Kabul, Dec 27, IRNA -- Iran will along with five major Asian and
European states help its neighbor, Afghanistan, renovate its poor
transportation services.
Afghanistan has been given the pledge for delivery of some 615
buses, extension of transportation services in and outside its soil
and easing its urban traffic load.
Some 400 of the buses are scheduled to be provided by India, 115
by Japan, 50 by Iran and 50 by Pakistan, said Afghan Transportation
Minister Seyed Mohammad-Ali Javid in an exclusive interview with IRNA
here on Friday.
Javid said Germany and Russia too have promised Kabul to extend
related technology and know-how.
He said Iran had been asked to open transportation services
representative offices in Afghan cities of Herat and Zarang.
Elaborating on his ministry's plans for easing traffic load in
Afghan metropolitan cities, Javid said the ministry intended to
improve transportation services in Afghan cities of Jalalabad, Herat,
Qandahar, Mazar-i-Sharif, Kunduz, Shiberghan, and Talukan in near
future.
Improper and poor transportation is not the only problem
Afghanistan is facing with. Development of roads and highways, which
serve as an infrastructure for high quality and better transportation,
is a must.
Afghan roads have been turned bumpy and badly hit in the course of
years of civil war and the US coalition war, launched in Afghanistan
in the post-9/11 period with the theme of ousting rogue Taliban
militia, reigning in the country almost for three consecutive years,
and manhunting al-Qaeda Leader Osama Bin Laden -- the chief suspect in
attacks on the New York-based World Trade Center twin towers and the
Pentagon building in Washington -- and his followers.

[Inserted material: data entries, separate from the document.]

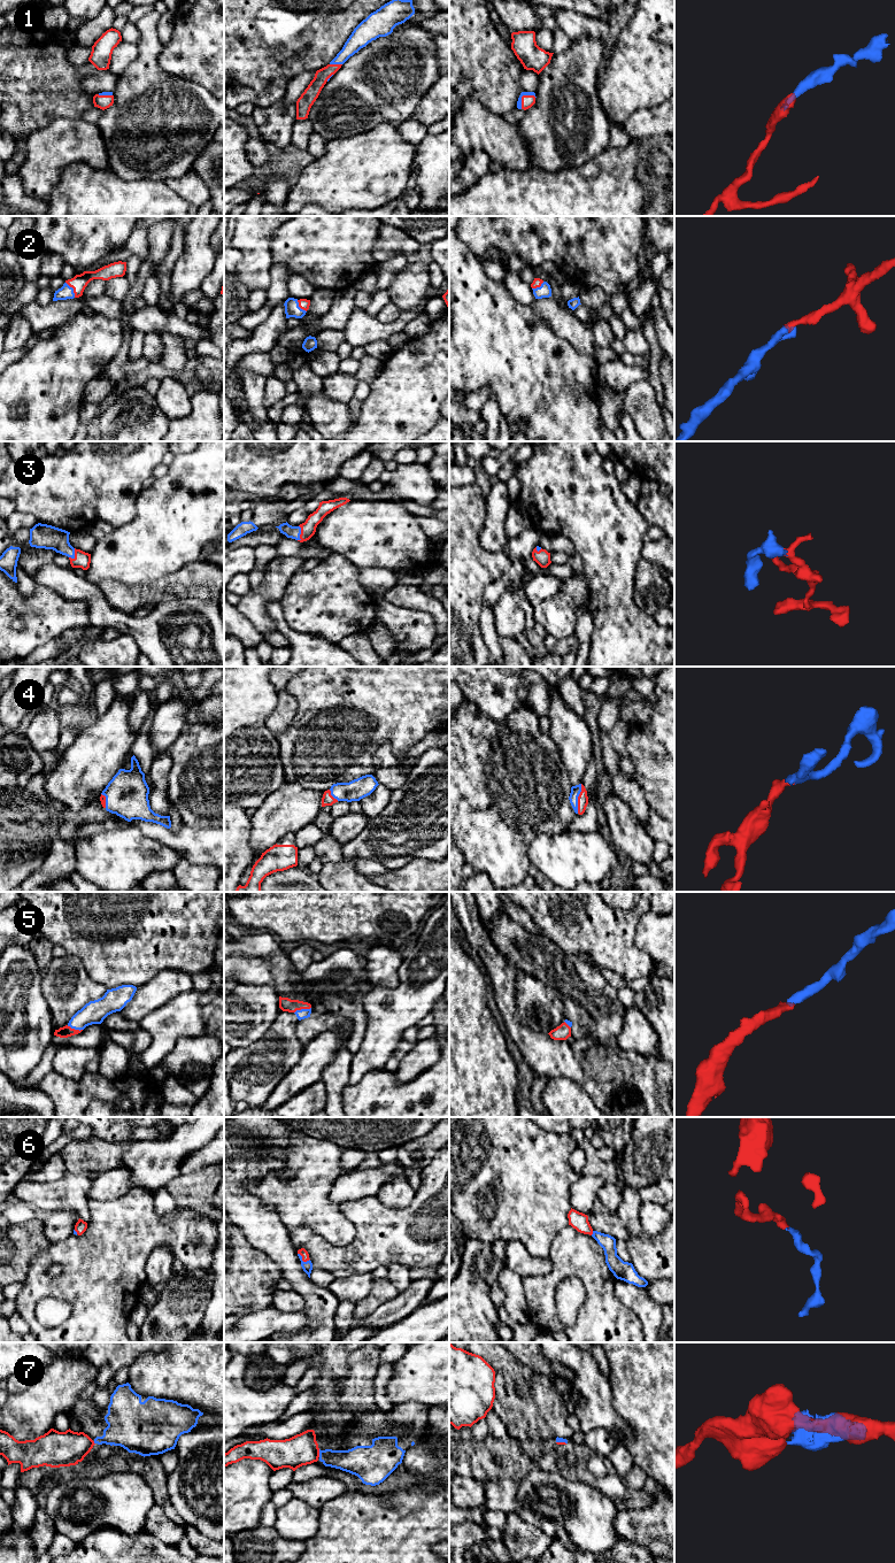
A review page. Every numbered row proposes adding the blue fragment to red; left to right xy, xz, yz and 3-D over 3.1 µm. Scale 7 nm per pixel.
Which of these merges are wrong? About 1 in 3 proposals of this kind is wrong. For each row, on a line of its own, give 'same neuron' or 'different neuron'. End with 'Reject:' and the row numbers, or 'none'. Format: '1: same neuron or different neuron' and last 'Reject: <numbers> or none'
1: same neuron
2: same neuron
3: same neuron
4: same neuron
5: same neuron
6: same neuron
7: different neuron
Reject: 7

A landmark conference, sponsored by the UN, was held in Bonn,
Germany, in December, 2001, immediately after the US coalition war in
Afghanistan, to decide an interim government in Afghanistan and rally
financial aid packages by a group of donor states as well as support
for post-Taliban Afghanistan. Iran alone raised a pledge of dlrs 560
million cash aid to help Kabul with its reconstruction drive.

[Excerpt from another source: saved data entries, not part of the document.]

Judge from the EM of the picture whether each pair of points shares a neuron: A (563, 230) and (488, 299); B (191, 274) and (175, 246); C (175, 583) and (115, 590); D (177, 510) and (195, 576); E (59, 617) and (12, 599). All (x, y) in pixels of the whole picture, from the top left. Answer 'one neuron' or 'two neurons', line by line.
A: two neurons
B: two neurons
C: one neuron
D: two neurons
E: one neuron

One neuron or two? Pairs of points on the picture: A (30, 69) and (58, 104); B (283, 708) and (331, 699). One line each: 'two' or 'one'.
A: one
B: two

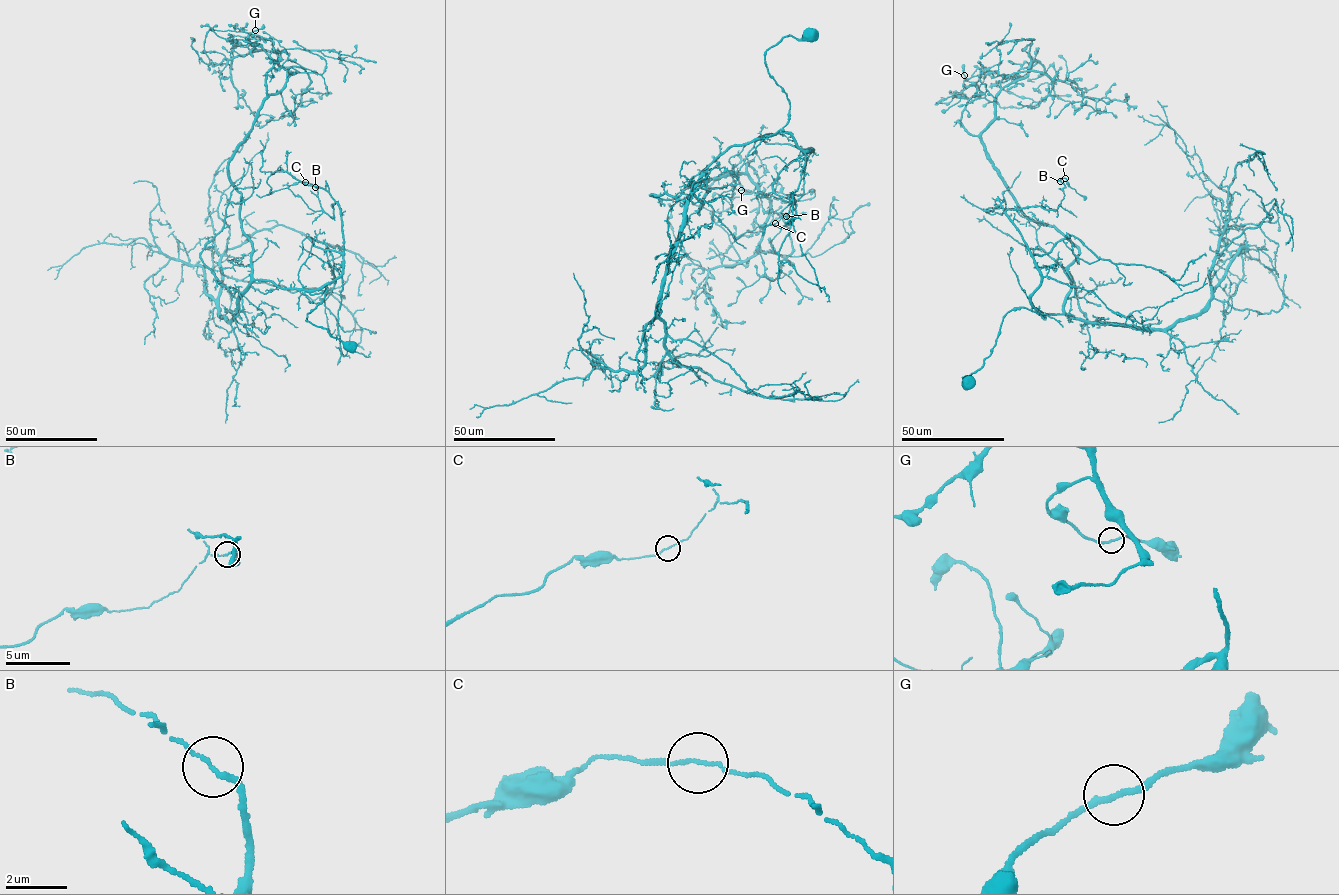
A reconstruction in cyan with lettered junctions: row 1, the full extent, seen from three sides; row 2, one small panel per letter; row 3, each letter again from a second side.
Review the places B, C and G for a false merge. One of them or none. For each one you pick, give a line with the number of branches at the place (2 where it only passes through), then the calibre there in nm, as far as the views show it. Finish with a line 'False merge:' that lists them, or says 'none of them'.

Iran has announced its firm determination to contribute to Afghan
development, including renovation of its roads as was testified by
Iranian Roads and Transportation Minister Ahmad Khorram's keynote
speech to a tripartite meeting on reconstruction of Afghan roads,
that was held in Tashkent, Uzbekistan, on Thursday.
Khorram said Iran is ready to rebuild Afghan roads and main
infrastructures, stressing the need for the World Bank, and the
European and Asian development banks and other monetary institutions
to finance the projects.
He said his ministry plans to work on a presumably two-year
project for building a 300-meter bridge in Milak border region in
less than seven months -- executive operations on the bridge have
started for the past three months and it is to be operational in the
next four months.
Khorram, Afghan Minister of Public Works Abdullah Ali and Uzbek
Deputy Prime Minister for Transportation Affairs Rustam Yunosov signed
a protocol at the end of the meeting, voicing their respective
country's readiness to revive Afghan roads and build new roads in the
country. Completion of the semi-finished project on development of
Dogharun-Herat road north of Afghanistan and construction of Herat-
Mazar-i-Sharif-Termez road are parts and parcels of the deal.